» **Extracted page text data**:

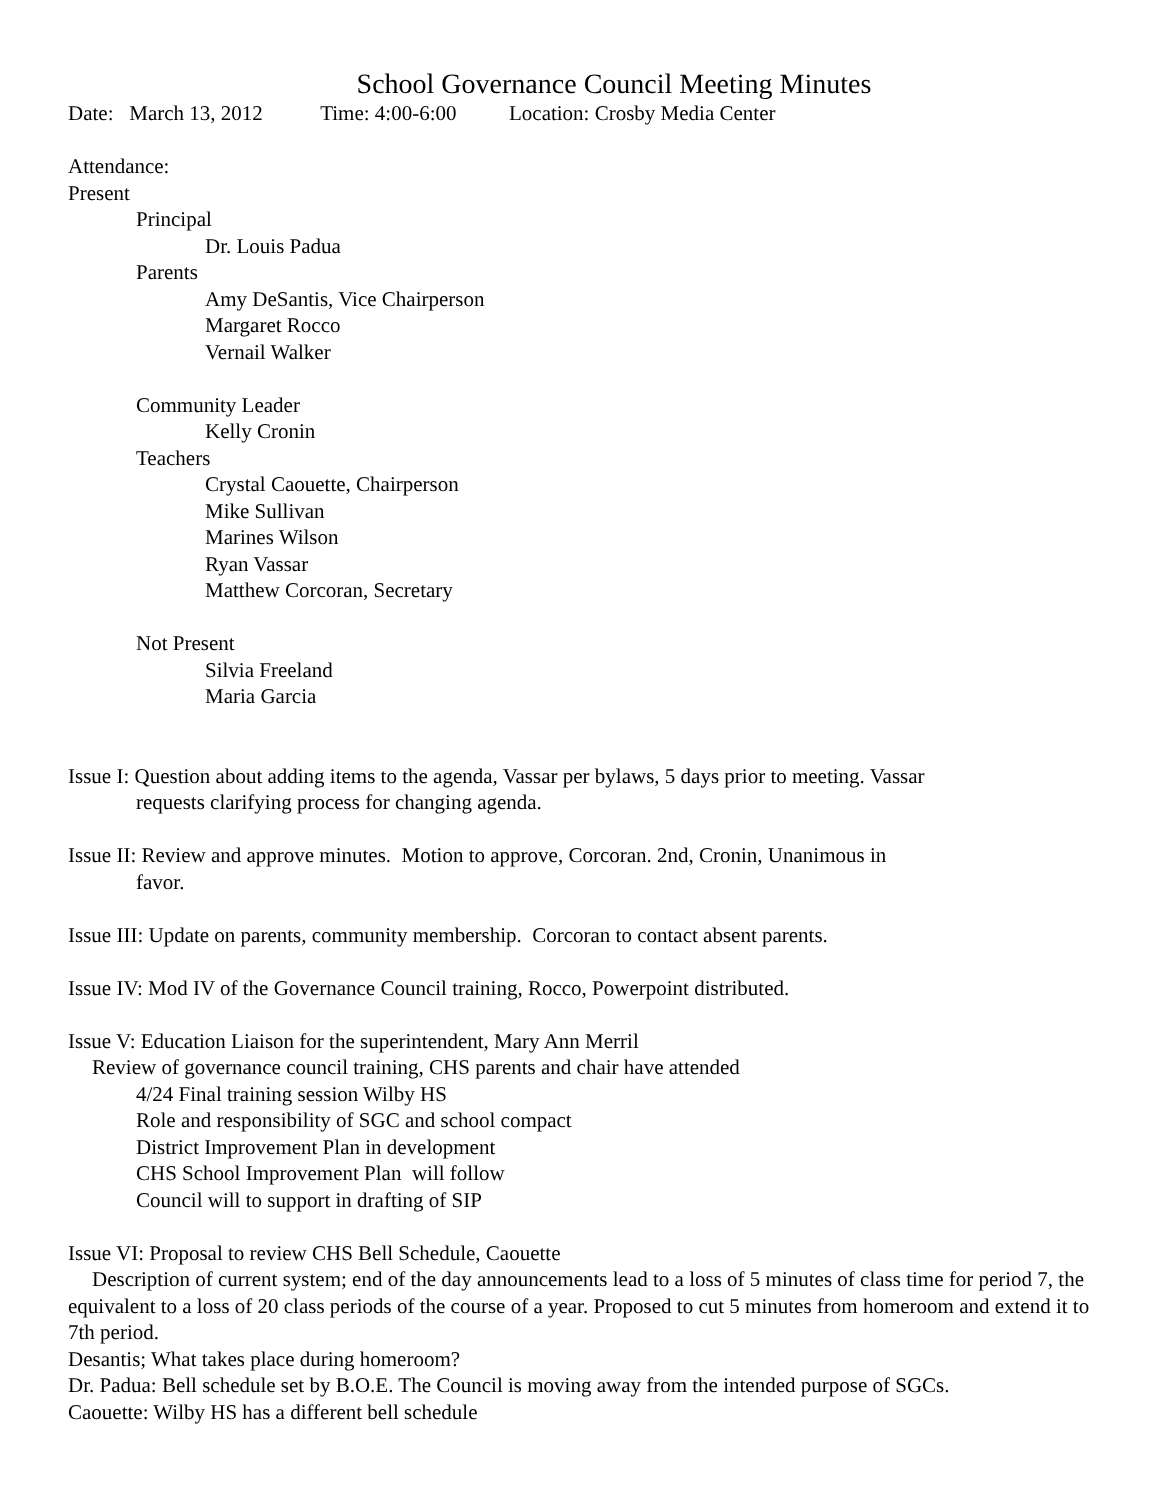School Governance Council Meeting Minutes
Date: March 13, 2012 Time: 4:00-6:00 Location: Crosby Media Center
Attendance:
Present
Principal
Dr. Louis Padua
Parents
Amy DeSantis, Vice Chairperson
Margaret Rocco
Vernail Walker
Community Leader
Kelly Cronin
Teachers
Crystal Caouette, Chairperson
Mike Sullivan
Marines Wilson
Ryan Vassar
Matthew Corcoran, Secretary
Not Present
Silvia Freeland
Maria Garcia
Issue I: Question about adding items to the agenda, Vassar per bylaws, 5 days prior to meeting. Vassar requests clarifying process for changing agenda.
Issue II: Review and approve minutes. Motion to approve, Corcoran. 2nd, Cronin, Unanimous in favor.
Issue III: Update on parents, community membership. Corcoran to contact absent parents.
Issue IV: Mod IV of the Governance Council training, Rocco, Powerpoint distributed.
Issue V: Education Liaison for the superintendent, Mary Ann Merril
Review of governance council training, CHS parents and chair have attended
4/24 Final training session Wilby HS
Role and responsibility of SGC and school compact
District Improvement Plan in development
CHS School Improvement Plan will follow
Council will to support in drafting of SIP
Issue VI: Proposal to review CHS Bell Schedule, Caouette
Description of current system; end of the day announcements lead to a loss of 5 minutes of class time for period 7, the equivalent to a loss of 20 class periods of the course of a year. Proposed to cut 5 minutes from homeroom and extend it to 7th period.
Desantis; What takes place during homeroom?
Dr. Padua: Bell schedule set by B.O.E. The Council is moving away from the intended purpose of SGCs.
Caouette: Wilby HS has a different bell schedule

» **REQUIRED ACTION**:
Could you copy exactly the line containing "Not Present" and each line after it through the end of the records, and nothing else?

» **ANSWER**:
Not Present
Silvia Freeland
Maria Garcia
Issue I: Question about adding items to the agenda, Vassar per bylaws, 5 days prior to meeting. Vassar requests clarifying process for changing agenda.
Issue II: Review and approve minutes. Motion to approve, Corcoran. 2nd, Cronin, Unanimous in favor.
Issue III: Update on parents, community membership. Corcoran to contact absent parents.
Issue IV: Mod IV of the Governance Council training, Rocco, Powerpoint distributed.
Issue V: Education Liaison for the superintendent, Mary Ann Merril
Review of governance council training, CHS parents and chair have attended
4/24 Final training session Wilby HS
Role and responsibility of SGC and school compact
District Improvement Plan in development
CHS School Improvement Plan will follow
Council will to support in drafting of SIP
Issue VI: Proposal to review CHS Bell Schedule, Caouette
Description of current system; end of the day announcements lead to a loss of 5 minutes of class time for period 7, the equivalent to a loss of 20 class periods of the course of a year. Proposed to cut 5 minutes from homeroom and extend it to 7th period.
Desantis; What takes place during homeroom?
Dr. Padua: Bell schedule set by B.O.E. The Council is moving away from the intended purpose of SGCs.
Caouette: Wilby HS has a different bell schedule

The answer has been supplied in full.